Detection of cells resistant to alkylating agents by flow cytometric analysis of DNA damage

Abstract

DNA damage was measured by flow cytometric analysis of cells sensitive and resistant to alkylating agents. Human ovarian carcinoma cell line A2780 and a subline which is 7 times more resistant to L‐phenylalanine mustard (L‐PAM) were treated with the drug, fixed, and stained with monoclonal antibody (MOAB) F7‐26 which detects single‐stranded regions in alkylated DNA. Mean fluorescent intensity was measured on a flow cytometer. Cells were heated before staining to amplify single‐strandedness in alkylated DNA. Significantly larger amount of MOAB was bound to DNA in sensitive than in resistant cells. Fluorescence increased by 80 channels per νg L‐PAM insensitive cells and only by 17 channels in resistant cells.
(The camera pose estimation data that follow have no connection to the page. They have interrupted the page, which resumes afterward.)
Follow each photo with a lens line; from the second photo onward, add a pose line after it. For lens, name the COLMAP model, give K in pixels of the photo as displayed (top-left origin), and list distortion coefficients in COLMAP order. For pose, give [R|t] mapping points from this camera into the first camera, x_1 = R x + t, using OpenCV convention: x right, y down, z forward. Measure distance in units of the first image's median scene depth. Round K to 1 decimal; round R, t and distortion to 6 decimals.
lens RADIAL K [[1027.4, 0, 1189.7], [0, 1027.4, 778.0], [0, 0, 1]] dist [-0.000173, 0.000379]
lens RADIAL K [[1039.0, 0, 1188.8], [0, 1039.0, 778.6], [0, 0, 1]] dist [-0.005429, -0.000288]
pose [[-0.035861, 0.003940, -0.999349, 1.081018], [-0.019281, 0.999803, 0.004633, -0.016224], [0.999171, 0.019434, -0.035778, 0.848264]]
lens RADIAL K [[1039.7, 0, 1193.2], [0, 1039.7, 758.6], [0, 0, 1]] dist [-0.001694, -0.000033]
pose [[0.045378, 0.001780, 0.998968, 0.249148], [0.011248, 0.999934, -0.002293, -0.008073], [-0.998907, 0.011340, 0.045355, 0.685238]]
Sensitive and resistant cells were treated with L‐PAM, mixed in different proportions, and stained with MOAB. Populations of sensitive and resistant cells were clearly separated on fluorescence histograms by more than a decade difference in fluorescence intensity. Presence of 2–5% resistant cells was detected among sensitive cells as a separate cell subset. We conclude that staining with MOAB F7‐26 can be used as an indicator of cell sensitivity or resistance to alkylating agents. Detection of minor subsets of resistant cells in heterogeneous populations by FCM analysis may be useful for monitoring emerging drug resistance.